Tugas Anda:
Salin persis bagian artikel tentang Gerbang Pembayaran Nasional, mulai dari "Sistem GPN ini" dan terus hingga "Pembayaran Nasional (GPN).".
··· Teks Bacaan ···
Perbankan Daerah Segera Implementasi Sistem Pembayaran Nasional
Berita

Perbankan Daerah Segera Implementasi Sistem Pembayaran Nasional

Sistem GPN ini untuk merespon kurang efisiennya sistem pembayaran saat ini karena banyak kartu, banyak EDC dan mesin ATM. Namun tidak dapat saling memproses kartu atau instrumen pembayaran ritel pihak lain.

Agus Sahbani
Bacaan 2 Menit
Bank Indonesia. Foto: SGP
Bank Indonesia. Foto: SGP

Kepala Divisi Sistem Pembayaran Bank Indonesia (BI) Perwakilan Sumatera Selatan (Sumsel) Seto Pranoto memastikan perbankan daerah segera mengimplementasikan sistem Gerbang Pembayaran Nasional (GPN).

 

"Yang jelas untuk bank-bank nasional sudah memiliki sistemnya, tinggal lagi bank pembangunan daerah (BPD). Untuk itu, BPD bisa melakukan sertifikasi dahulu untuk memastikan infrastruktur bisa melakukan transaksi sesuai standar GPN," kata Seto di Palembang, Rabu (24/1/2018) seperti dikutip Antara.
··· Informasi yang Diekstrak ···
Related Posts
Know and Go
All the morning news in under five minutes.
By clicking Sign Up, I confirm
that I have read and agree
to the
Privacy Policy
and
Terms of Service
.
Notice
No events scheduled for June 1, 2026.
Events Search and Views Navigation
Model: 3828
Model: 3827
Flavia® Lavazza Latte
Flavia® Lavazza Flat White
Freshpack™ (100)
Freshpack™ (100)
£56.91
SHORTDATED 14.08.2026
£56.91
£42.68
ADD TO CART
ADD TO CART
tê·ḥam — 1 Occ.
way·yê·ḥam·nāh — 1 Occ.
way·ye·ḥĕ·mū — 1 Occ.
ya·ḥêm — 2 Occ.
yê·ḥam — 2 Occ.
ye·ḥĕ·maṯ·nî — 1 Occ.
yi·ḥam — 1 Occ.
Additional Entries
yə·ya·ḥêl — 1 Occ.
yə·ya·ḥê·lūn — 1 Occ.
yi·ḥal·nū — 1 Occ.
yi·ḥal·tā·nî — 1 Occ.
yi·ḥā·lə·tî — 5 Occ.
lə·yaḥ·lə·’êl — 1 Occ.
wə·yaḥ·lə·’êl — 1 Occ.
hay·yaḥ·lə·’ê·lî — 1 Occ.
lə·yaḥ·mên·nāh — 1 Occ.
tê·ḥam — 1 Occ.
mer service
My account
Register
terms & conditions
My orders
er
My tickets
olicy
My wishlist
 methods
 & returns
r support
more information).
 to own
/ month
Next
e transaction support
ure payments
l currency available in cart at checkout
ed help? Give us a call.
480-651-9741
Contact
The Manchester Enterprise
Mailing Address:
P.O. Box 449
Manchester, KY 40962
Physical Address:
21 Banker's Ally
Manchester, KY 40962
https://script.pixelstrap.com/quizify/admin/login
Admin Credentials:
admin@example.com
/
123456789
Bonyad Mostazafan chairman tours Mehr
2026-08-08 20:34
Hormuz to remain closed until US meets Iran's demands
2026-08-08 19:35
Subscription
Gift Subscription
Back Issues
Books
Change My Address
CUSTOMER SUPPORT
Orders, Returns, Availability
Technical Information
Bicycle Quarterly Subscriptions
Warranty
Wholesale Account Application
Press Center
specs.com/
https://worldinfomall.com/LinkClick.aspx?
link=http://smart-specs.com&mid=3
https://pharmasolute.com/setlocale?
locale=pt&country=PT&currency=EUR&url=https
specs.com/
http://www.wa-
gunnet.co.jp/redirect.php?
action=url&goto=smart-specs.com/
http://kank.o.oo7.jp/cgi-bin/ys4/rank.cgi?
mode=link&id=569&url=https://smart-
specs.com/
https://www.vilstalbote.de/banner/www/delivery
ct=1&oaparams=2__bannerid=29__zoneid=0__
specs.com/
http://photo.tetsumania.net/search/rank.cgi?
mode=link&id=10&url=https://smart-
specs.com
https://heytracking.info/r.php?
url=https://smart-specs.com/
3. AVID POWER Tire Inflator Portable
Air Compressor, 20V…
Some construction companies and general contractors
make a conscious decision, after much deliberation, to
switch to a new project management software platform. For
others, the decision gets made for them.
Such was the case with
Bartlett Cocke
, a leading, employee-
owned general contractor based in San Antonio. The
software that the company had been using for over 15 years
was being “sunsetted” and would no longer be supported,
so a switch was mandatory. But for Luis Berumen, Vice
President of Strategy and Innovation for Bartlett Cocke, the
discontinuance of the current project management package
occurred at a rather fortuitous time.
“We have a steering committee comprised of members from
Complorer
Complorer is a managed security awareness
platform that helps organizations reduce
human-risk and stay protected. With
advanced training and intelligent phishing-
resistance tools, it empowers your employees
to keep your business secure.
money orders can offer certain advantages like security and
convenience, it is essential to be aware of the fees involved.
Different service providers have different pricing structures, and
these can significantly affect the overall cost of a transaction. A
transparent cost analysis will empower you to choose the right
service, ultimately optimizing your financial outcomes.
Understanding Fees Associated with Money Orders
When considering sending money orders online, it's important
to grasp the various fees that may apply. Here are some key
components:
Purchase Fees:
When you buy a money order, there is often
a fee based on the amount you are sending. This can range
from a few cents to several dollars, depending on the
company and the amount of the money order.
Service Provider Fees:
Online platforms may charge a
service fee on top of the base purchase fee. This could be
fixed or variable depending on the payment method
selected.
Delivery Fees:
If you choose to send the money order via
···
Hasil Latihan:
Sistem GPN ini untuk merespon kurang efisiennya sistem pembayaran saat ini karena banyak kartu, banyak EDC dan mesin ATM. Namun tidak dapat saling memproses kartu atau instrumen pembayaran ritel pihak lain.

Agus Sahbani
Bacaan 2 Menit
Bank Indonesia. Foto: SGP
Bank Indonesia. Foto: SGP

Kepala Divisi Sistem Pembayaran Bank Indonesia (BI) Perwakilan Sumatera Selatan (Sumsel) Seto Pranoto memastikan perbankan daerah segera mengimplementasikan sistem Gerbang Pembayaran Nasional (GPN).